TASK PROMPT
Please set down exactly the lines from the one containing "Image 7: EM" through the last line of the records below, both included, with no pictures.

DATA UNDER STUDY
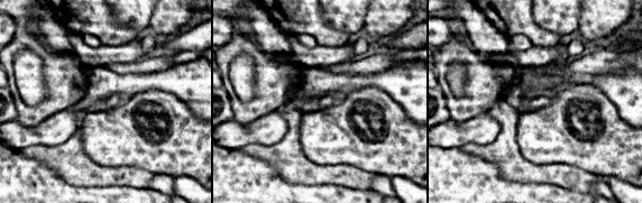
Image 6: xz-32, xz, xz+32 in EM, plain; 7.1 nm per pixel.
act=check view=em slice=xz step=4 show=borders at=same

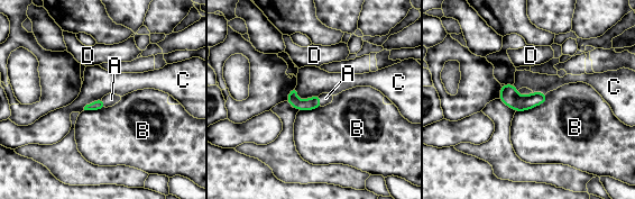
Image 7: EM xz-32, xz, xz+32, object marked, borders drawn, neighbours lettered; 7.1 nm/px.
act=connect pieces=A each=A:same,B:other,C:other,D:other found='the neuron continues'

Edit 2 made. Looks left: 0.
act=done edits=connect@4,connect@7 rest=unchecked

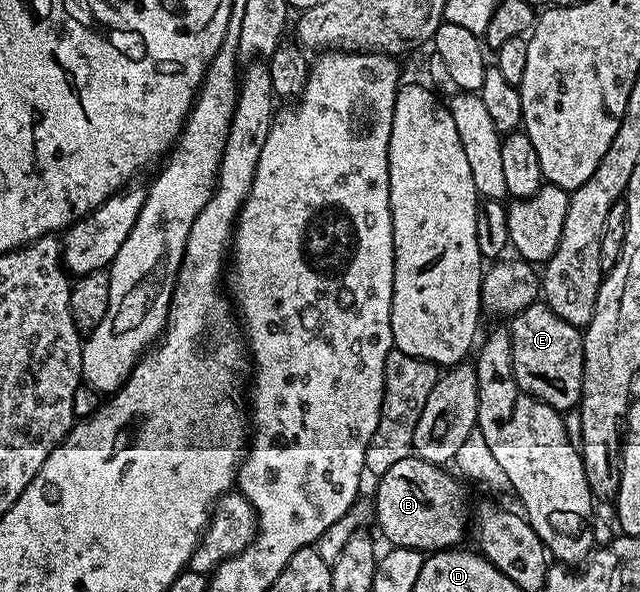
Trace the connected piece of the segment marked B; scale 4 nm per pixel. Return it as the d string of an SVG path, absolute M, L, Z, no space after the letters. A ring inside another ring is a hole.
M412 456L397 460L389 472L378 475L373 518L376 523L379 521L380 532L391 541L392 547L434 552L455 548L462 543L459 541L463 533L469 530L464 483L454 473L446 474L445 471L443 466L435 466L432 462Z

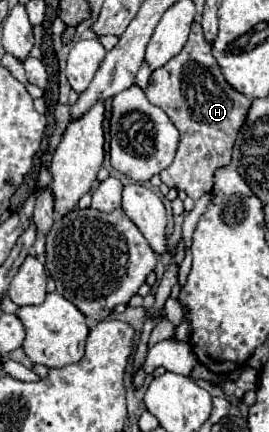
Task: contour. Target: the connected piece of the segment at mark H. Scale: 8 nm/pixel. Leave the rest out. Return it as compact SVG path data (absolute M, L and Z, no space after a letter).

ANSWER BELOW
Image 7: EM xz-32, xz, xz+32, object marked, borders drawn, neighbours lettered; 7.1 nm/px.
act=connect pieces=A each=A:same,B:other,C:other,D:other found='the neuron continues'

Edit 2 made. Looks left: 0.
act=done edits=connect@4,connect@7 rest=unchecked

Trace the connected piece of the segment marked B; scale 4 nm per pixel. Return it as the d string of an SVG path, absolute M, L, Z, no space after the letters. A ring inside another ring is a hole.
M412 456L397 460L389 472L378 475L373 518L376 523L379 521L380 532L391 541L392 547L434 552L455 548L462 543L459 541L463 533L469 530L464 483L454 473L446 474L445 471L443 466L435 466L432 462Z

Task: contour. Target: the connected piece of the segment at mark H. Scale: 8 nm/pixel. Leave the rest out. Return it as compact SVG path data (absolute M, L and Z, no space after a letter).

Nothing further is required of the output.